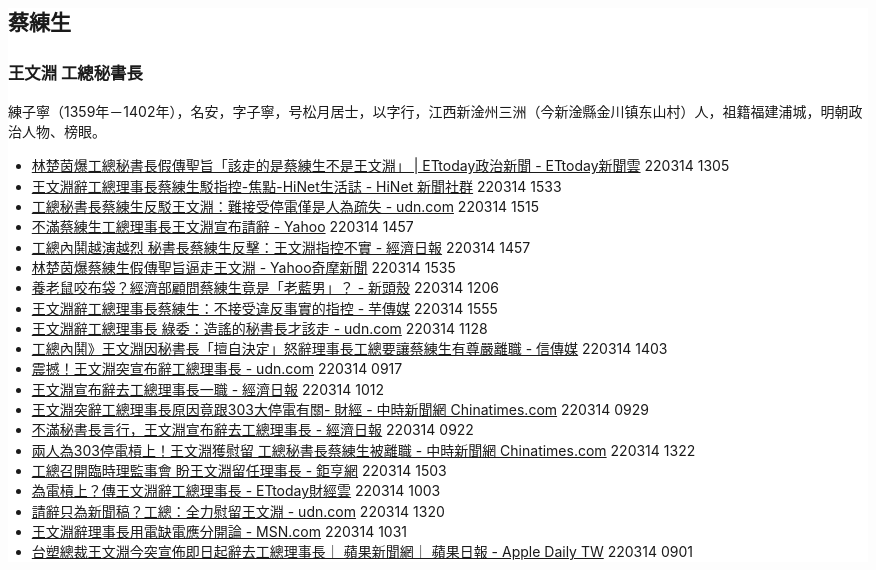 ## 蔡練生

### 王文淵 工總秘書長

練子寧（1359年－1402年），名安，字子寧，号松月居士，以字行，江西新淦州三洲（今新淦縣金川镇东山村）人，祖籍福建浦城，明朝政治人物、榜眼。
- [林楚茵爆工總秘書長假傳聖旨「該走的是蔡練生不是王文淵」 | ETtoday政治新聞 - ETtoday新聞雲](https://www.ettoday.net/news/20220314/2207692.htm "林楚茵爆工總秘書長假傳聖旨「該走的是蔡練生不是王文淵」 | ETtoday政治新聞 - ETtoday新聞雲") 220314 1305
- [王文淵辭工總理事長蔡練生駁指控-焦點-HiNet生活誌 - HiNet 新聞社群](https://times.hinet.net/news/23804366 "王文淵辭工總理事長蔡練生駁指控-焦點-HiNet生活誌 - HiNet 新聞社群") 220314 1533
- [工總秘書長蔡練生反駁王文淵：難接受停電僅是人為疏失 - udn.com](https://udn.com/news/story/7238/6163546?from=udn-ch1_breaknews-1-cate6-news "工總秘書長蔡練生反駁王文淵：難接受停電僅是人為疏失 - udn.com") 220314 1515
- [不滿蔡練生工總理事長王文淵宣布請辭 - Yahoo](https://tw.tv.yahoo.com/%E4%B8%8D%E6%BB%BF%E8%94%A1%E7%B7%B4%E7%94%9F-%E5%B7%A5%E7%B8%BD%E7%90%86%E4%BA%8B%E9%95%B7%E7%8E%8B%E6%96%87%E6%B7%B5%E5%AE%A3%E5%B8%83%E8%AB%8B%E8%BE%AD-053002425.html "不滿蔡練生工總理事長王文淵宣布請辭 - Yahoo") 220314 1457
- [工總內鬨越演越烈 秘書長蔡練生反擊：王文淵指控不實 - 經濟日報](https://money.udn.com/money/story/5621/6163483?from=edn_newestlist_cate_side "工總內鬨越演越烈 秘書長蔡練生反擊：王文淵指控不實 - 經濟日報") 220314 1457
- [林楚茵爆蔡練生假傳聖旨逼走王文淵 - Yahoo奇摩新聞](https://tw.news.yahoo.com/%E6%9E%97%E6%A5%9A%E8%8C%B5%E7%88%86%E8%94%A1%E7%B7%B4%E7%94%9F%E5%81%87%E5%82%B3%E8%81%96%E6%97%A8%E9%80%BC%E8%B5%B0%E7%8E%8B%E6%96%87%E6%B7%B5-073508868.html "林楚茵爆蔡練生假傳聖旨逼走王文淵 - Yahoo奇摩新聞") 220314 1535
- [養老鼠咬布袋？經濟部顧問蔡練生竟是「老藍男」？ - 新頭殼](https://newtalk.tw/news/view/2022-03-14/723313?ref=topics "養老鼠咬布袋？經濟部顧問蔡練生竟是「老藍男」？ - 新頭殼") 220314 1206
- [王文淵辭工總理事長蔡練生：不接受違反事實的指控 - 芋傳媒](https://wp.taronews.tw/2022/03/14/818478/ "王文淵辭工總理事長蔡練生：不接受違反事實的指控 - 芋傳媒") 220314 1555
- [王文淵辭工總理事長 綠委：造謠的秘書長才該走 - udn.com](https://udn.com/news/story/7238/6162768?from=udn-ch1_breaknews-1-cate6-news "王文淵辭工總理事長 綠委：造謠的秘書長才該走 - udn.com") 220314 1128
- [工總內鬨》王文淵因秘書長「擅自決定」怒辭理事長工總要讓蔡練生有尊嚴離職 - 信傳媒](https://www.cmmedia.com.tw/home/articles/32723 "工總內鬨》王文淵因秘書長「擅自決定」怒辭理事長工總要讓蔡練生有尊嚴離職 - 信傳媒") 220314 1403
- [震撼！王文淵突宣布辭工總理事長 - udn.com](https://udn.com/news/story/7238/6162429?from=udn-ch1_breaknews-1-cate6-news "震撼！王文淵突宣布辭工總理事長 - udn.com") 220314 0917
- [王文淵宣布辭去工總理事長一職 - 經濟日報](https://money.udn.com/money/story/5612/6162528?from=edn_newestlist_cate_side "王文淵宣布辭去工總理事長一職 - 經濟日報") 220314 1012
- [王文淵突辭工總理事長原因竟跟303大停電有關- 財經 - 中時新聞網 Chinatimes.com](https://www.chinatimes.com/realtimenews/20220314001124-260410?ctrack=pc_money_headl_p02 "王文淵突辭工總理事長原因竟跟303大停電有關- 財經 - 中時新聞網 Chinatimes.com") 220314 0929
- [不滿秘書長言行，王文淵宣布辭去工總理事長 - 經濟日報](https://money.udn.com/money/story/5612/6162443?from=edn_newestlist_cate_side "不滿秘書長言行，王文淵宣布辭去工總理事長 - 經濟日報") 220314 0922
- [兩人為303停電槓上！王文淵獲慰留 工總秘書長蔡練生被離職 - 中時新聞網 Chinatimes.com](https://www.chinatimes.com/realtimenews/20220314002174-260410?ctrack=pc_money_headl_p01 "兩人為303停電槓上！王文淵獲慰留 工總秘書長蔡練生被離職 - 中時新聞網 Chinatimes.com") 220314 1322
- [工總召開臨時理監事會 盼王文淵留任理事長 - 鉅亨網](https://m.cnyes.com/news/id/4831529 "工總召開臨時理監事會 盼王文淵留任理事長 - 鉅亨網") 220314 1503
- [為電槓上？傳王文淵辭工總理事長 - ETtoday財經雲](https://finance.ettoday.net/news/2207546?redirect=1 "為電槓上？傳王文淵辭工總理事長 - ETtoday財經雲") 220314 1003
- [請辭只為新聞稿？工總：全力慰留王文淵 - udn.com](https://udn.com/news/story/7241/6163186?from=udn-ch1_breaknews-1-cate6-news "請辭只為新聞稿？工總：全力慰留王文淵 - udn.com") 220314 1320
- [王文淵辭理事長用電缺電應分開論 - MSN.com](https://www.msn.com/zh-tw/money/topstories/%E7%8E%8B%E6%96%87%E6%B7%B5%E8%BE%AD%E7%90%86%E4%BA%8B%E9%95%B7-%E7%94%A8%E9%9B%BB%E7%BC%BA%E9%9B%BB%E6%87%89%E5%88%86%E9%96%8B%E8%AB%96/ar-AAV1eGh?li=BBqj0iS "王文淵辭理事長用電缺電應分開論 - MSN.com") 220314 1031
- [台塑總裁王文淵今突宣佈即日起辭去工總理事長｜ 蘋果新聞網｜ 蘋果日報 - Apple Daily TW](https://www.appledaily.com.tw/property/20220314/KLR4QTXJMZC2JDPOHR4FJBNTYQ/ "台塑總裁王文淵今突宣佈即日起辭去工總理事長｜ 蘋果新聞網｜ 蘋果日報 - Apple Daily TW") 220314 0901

* [ASSIGNMENT]
Wherever a line above contains "realtimenews", copy that line.

* [RESPONSE TO THIS EXERCISE]
- [王文淵突辭工總理事長原因竟跟303大停電有關- 財經 - 中時新聞網 Chinatimes.com](https://www.chinatimes.com/realtimenews/20220314001124-260410?ctrack=pc_money_headl_p02 "王文淵突辭工總理事長原因竟跟303大停電有關- 財經 - 中時新聞網 Chinatimes.com") 220314 0929
- [兩人為303停電槓上！王文淵獲慰留 工總秘書長蔡練生被離職 - 中時新聞網 Chinatimes.com](https://www.chinatimes.com/realtimenews/20220314002174-260410?ctrack=pc_money_headl_p01 "兩人為303停電槓上！王文淵獲慰留 工總秘書長蔡練生被離職 - 中時新聞網 Chinatimes.com") 220314 1322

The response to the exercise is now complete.